I woke up in darkness, a normal thing this time of year on the Canadian prairies. At some point during the night, a light rain shower had happened. Unlike yesterday when I woke up to minus temperatures, today was a balmy +7 Celsius. I have to admit it, I couldn’t resist experiencing the smell and feel of moisture in the air. I took out my good camera and tripod to attempt capturing an image to mark this moment. Some of you might know that we are in the midst of a drought and there is no end in sight.
There is no doubt that drought affects the mental well-being of a person. People become more anxious and irritable, less resilient to the local, regional and global challenges that assault them via mass media and social media. People become listless and angry. These responses to drought are the same whether the drought is weather related, relationship related, work related, or about a dry spell in one’s creative endeavours.
I am one of the lucky ones. I am older and have no worries about my future. I know that I am on the slippery slope that will only end with my becoming a memory.

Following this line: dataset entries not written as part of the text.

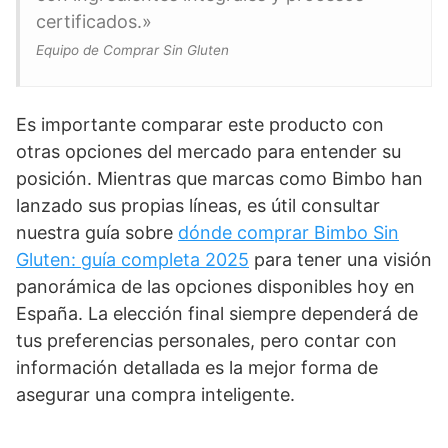
certificados.»
Equipo de Comprar Sin Gluten
Es importante comparar este producto con
otras opciones del mercado para entender su
posición. Mientras que marcas como Bimbo han
lanzado sus propias líneas, es útil consultar
nuestra guía sobre
dónde comprar Bimbo Sin
Gluten: guía completa 2025
para tener una visión
panorámica de las opciones disponibles hoy en
España. La elección final siempre dependerá de
tus preferencias personales, pero contar con
información detallada es la mejor forma de
asegurar una compra inteligente.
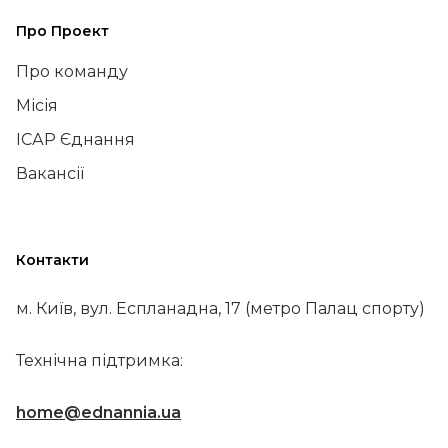
Про Проект
Про команду
Місія
ІСАР Єднання
Вакансії
Контакти
м. Київ, вул. Еспланадна, 17 (метро Палац спорту)
Технічна підтримка:
home@ednannia.ua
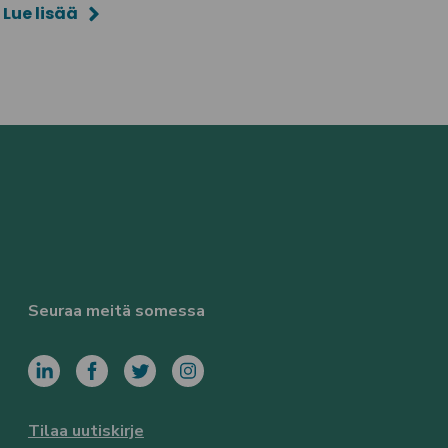
Lue lisää
Seuraa meitä somessa
Tilaa uutiskirje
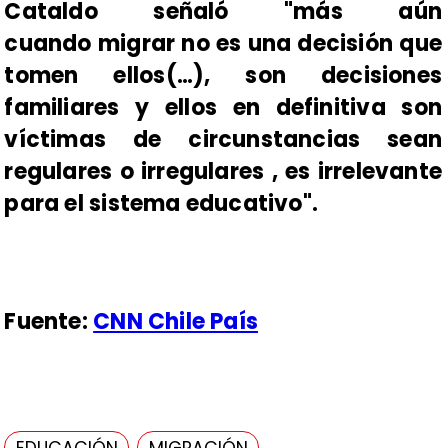
Cataldo señaló "más aún
cuando
migrar no es una decisión que
tomen ellos(…), son decisiones
familiares y ellos en definitiva son
víctimas de circunstancias sean
regulares o irregulares , es irrelevante
para el sistema educativo".
Fuente:
CNN Chile País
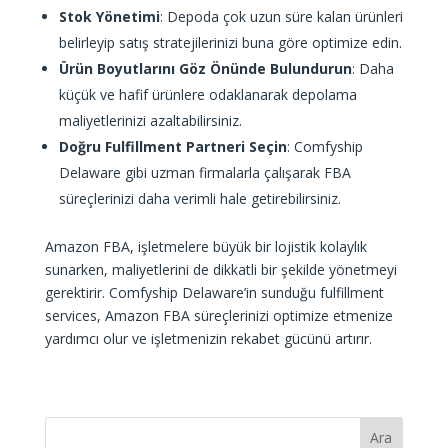
Stok Yönetimi
: Depoda çok uzun süre kalan ürünleri
belirleyip satış stratejilerinizi buna göre optimize edin.
Ürün Boyutlarını Göz Önünde Bulundurun
: Daha
küçük ve hafif ürünlere odaklanarak depolama
maliyetlerinizi azaltabilirsiniz.
Doğru Fulfillment Partneri Seçin
: Comfyship
Delaware gibi uzman firmalarla çalışarak FBA
süreçlerinizi daha verimli hale getirebilirsiniz.
Amazon FBA, işletmelere büyük bir lojistik kolaylık
sunarken, maliyetlerini de dikkatli bir şekilde yönetmeyi
gerektirir. Comfyship Delaware’in sunduğu fulfillment
services, Amazon FBA süreçlerinizi optimize etmenize
yardımcı olur ve işletmenizin rekabet gücünü artırır.
Ara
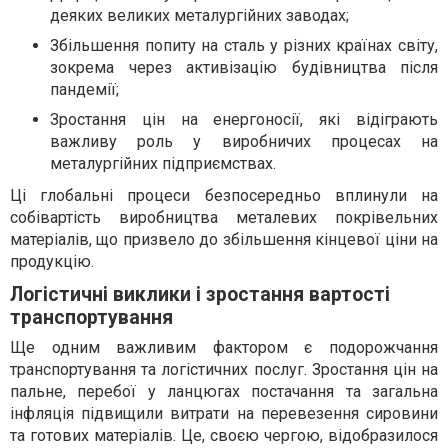
деяких великих металургійних заводах;
Збільшення попиту на сталь у різних країнах світу,
зокрема через активізацію будівництва після
пандемії;
Зростання цін на енергоносії, які відіграють
важливу роль у виробничих процесах на
металургійних підприємствах.
Ці глобальні процеси безпосередньо вплинули на
собівартість виробництва металевих покрівельних
матеріалів, що призвело до збільшення кінцевої ціни на
продукцію.
Логістичні виклики і зростання вартості
транспортування
Ще одним важливим фактором є подорожчання
транспортування та логістичних послуг. Зростання цін на
пальне, перебої у ланцюгах постачання та загальна
інфляція підвищили витрати на перевезення сировини
та готових матеріалів. Це, своєю чергою, відобразилося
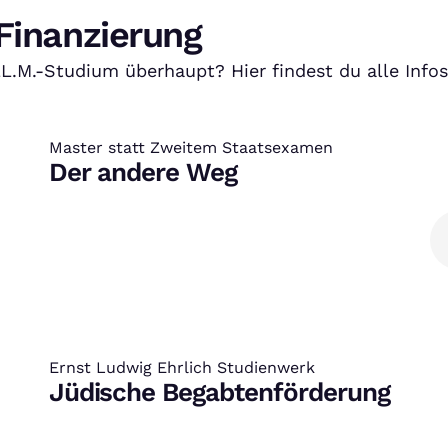
Finanzierung
LL.M.-Studium überhaupt? Hier findest du alle Info
Master statt Zweitem Staatsexamen
:
Der andere Weg
Ernst Ludwig Ehrlich Studienwerk
:
Jüdische Begabtenförderung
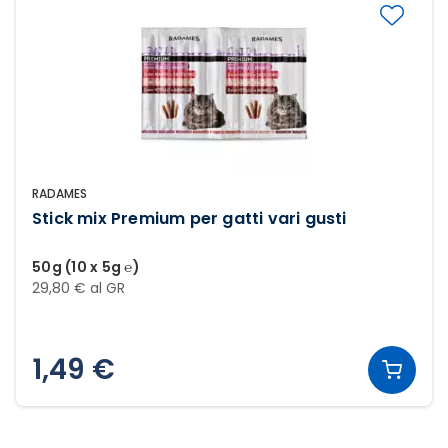
RADAMES
Stick mix Premium per gatti vari gusti
50g (10 x 5g ℮)
29,80 € al GR
1,49 €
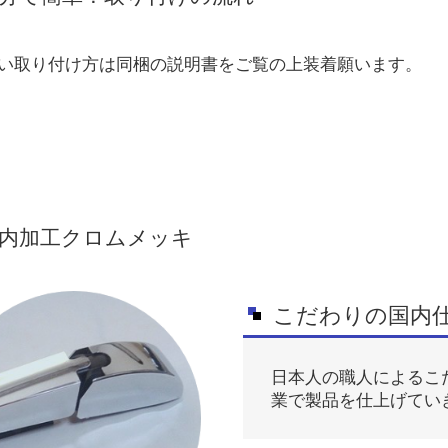
い取り付け方は同梱の説明書をご覧の上装着願います。
内加工クロムメッキ
こだわりの国内
日本人の職人によるこ
業で製品を仕上げてい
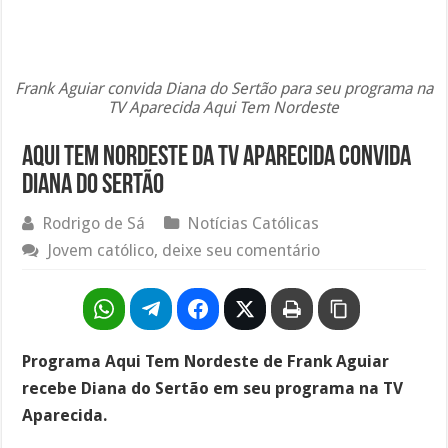
Frank Aguiar convida Diana do Sertão para seu programa na
TV Aparecida Aqui Tem Nordeste
Aqui tem nordeste da TV Aparecida convida
Diana do Sertão
Rodrigo de Sá
Notícias Católicas
Jovem católico, deixe seu comentário
Programa Aqui Tem Nordeste de Frank Aguiar
recebe Diana do Sertão em seu programa na TV
Aparecida.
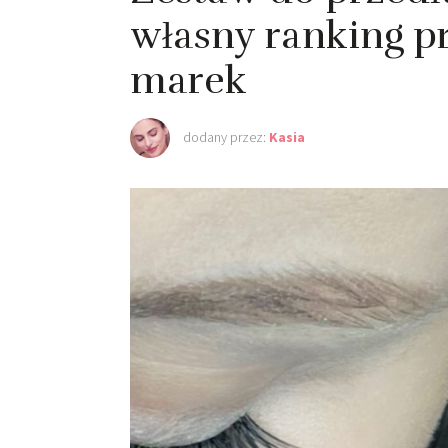
własny ranking 
marek
dodany przez:
Kasia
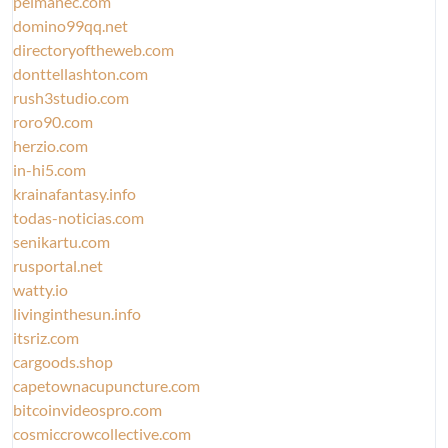
pelmanec.com
domino99qq.net
directoryoftheweb.com
donttellashton.com
rush3studio.com
roro90.com
herzio.com
in-hi5.com
krainafantasy.info
todas-noticias.com
senikartu.com
rusportal.net
watty.io
livinginthesun.info
itsriz.com
cargoods.shop
capetownacupuncture.com
bitcoinvideospro.com
cosmiccrowcollective.com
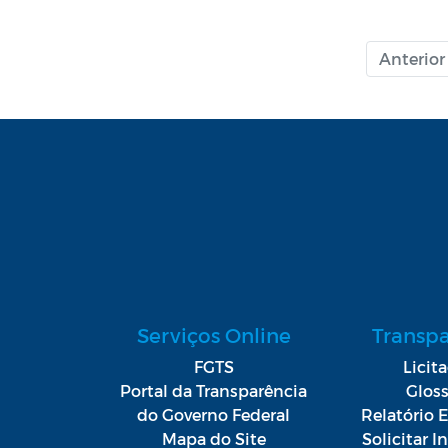
Anterior
Serviços Online
Transp
FGTS
Licit
Portal da Transparência
Gloss
do Governo Federal
Relatório E
Mapa do Site
Solicitar 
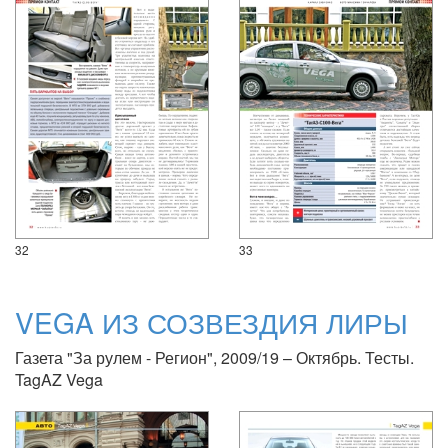
32
33
VEGA ИЗ СОЗВЕЗДИЯ ЛИРЫ
Газета "За рулем - Регион", 2009/19 – Октябрь. Тесты.
TagAZ Vega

It almost is a relief as it allows me to feel I have more freedom to do what I really want to do – within reason of course, after all, I do live in a community and there are laws.
As a writer, I have experienced creative droughts, some of which lasted longer than I would have preferred. I still experience droughts but they don’t seem to last as long. It only takes a tiny crack in the drought, such as last night’s brief shower, for me to rush in and allow the ideas to come to life. I am more willing to take risks with my writing, and for some reason I begin to believe that my writing is getting better because of it.